Sean Coleman, the regional planning commission's senior planner, told the Northwest Regional Planning Commission that recent federal funding changes have materially reduced the region's capacity to support local emergency management.
"A resilient community reduces loss of life and property, recovers more quickly from disasters, protects its economy and infrastructure," Coleman said in a prepared presentation to the board, summarizing the RPC's role in assisting local emergency management directors, running exercises, and supporting hazard mitigation planning.
Coleman told commissioners that the state assumed control of emergency-plan updates in 2025 after a reduction in pass-through funding, and that the region's municipal compliance rate for FEMA‑approved plans has fallen from near 100% to roughly 71%.
"If a municipality calls now and asks us to help with an update of the plan, of course we're going to do it," Coleman said, but the commission lacks the previous level of funded capacity to undertake all updates proactively. He added that certain federal programs, including the EMPG pass-through and a mitigation grant program called Building Resilient Communities, are currently on hold or canceled.
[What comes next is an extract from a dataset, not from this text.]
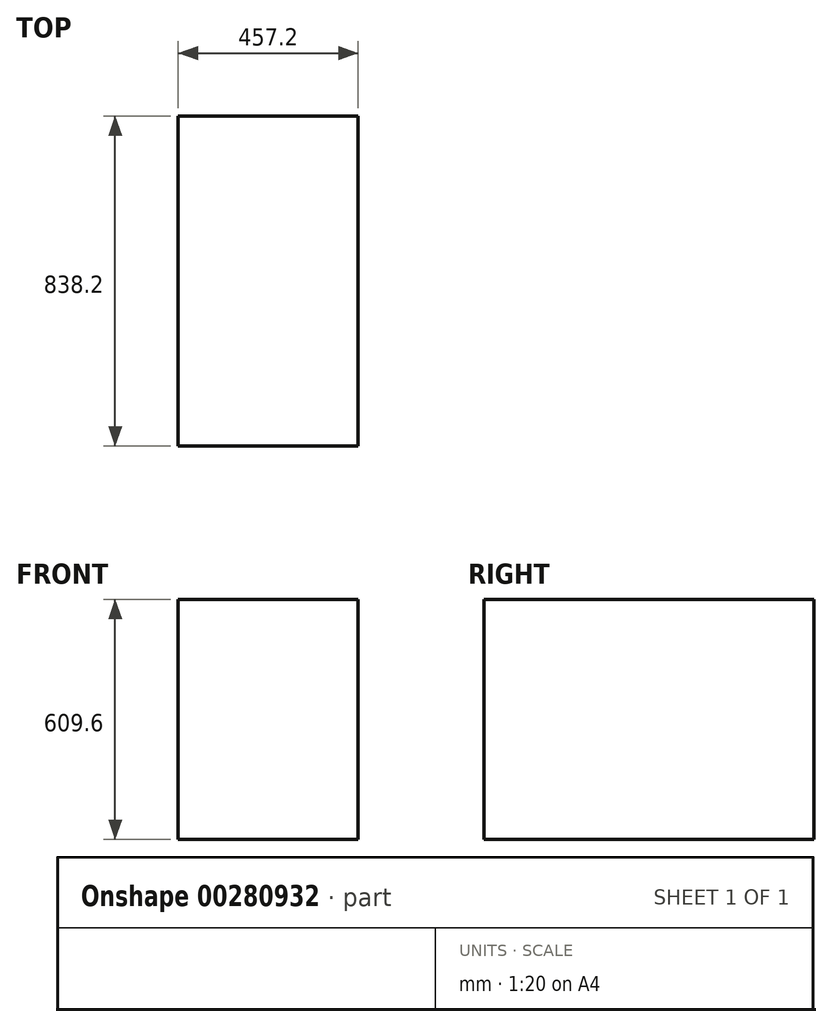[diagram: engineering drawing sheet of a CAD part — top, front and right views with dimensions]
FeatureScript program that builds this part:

Commissioners and members pressed Coleman on how those limits translate to services. Chair Peter asked whether the program's flood work is proportionate to needs; Coleman replied that roughly 80% of the commission's effort is proactive planning, with reactive work during the one or two major disasters the region experiences in any given year.
Several commissioners flagged related strains: Mike Bishop, a selectboard member and volunteer firefighter, described recruitment and training delays that keep new volunteers from becoming operational for months; he also warned that dispatching costs paid by towns are rising rapidly and are a major pressure on municipal budgets.
Howard Demars of Grand Isle expressed concern about the "current administration's shortsightedness in funding" regional services. Coleman and other staff said the commission will maintain current staffing in the proposed midyear budget adjustment but that reduced flexible funding limits the commission's ability to take on creative, locality-specific projects.
Coleman described several concrete services the RPC provides when funded: onboarding new local emergency management directors, assisting towns with FEMA-approved hazard mitigation plans (which unlock mitigation grant eligibility), supporting local EOCs during events, and operating a local-liaison reporting program that feeds situational data to Vermont Emergency Management (VEM).
Coleman said the state and VEM are also grappling with funding uncertainty. "Some of their staff only have funding through October if this isn't resolved," he said, adding that federal-level pauses could force FEMA and state partners to prioritize life‑saving activities over broader recovery assistance.
The presentation prompted no immediate policy vote; commissioners thanked staff and signaled they would rely on the RPC's budget proposal and later legislative advocacy to protect core emergency-management functions.
The commission moved on to its scheduled agenda items; the presentation and discussion are expected to inform upcoming budget and policy work.